Probably. Nice to see another mantis geek!


----------



## arizona_mantis

yup just got into them like recently. I had found one when i was like ten kept it as a pet, then forgot about them. they are really nice little creatures and i am happy to getting one again


----------



## Asa

Ever tried putting a leash on them?

Don't.


----------



## arizona_mantis

no i have never trie that wont their neck be to little forthat


----------



## Asa

People in China do it, why not us?

Answer: eww...


----------



## arizona_mantis

really didnt know that. i would like to see a picture of that, but i dont see the point of putting one on. though it would look funny.


----------



## Asa

They don't do it anymore, but they used to. Hoping to use the 'Praying' mantids abilities, to pray, they would chain them to their bedside with a leash to keep demons away :lol: .


----------



## arizona_mantis

Ha Ha that is funny and a little wierd. :lol:


----------



## Asa

Yeah, like how they used to bind their feet :lol: .

Actually, that's just gross.  

I mean :shock:


----------



## arizona_mantis

i know but still a little funny :lol: maybr? :? lol


----------



## Asa

Naw, it's hilarious :lol: 

That's it, no more caffeine.
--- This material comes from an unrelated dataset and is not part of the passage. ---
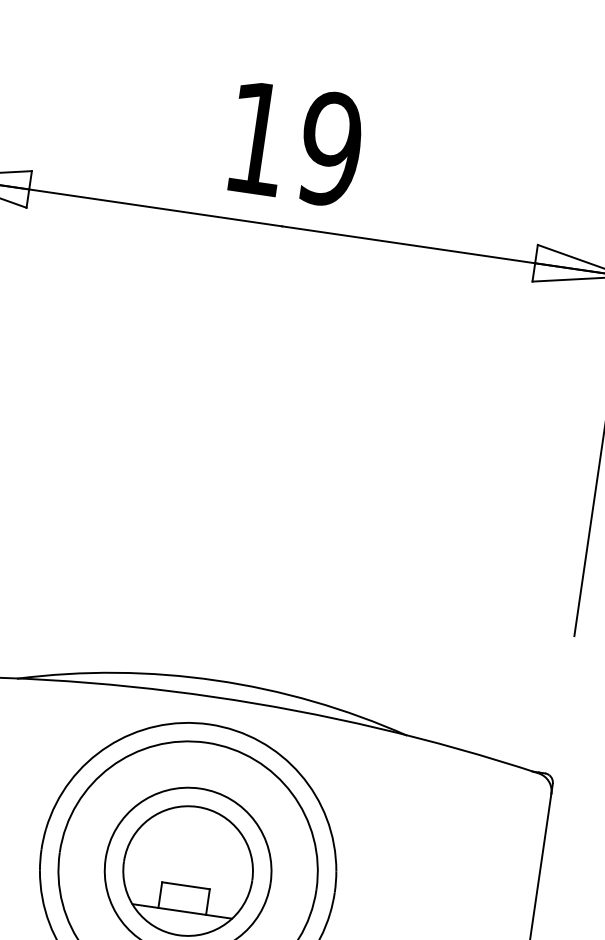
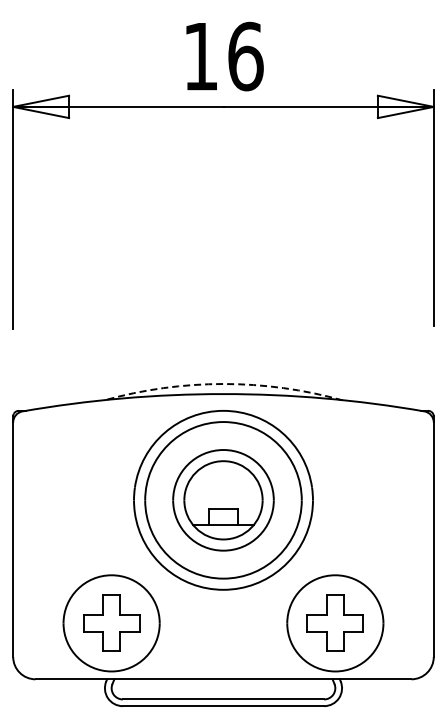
text: (330, 149) -> (245, 56), 19 -> 16
arc: (215, 681) -> (223, 384), solid -> dashed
I'm headed for bed!


----------



## arizona_mantis

ya i guess it is really funny :lol: 

All right then get a good sleep.


----------



## OGIGA

Welcome!


----------



## arizona_mantis

thank you this is now my new favorite site


----------



## Asa

Trust me, it will become even greater in your eyes... I'm insane...


----------



## arizona_mantis

haha hopefully i dont get as insane as yoiu are lol :lol:


----------



## Ian

Best of luck with finding some arizonian species!

Welcome to the forum


----------



## Asa

> haha hopefully i dont get as insane as yoiu are lol :lol:


Oh, you will be... you will be...


----------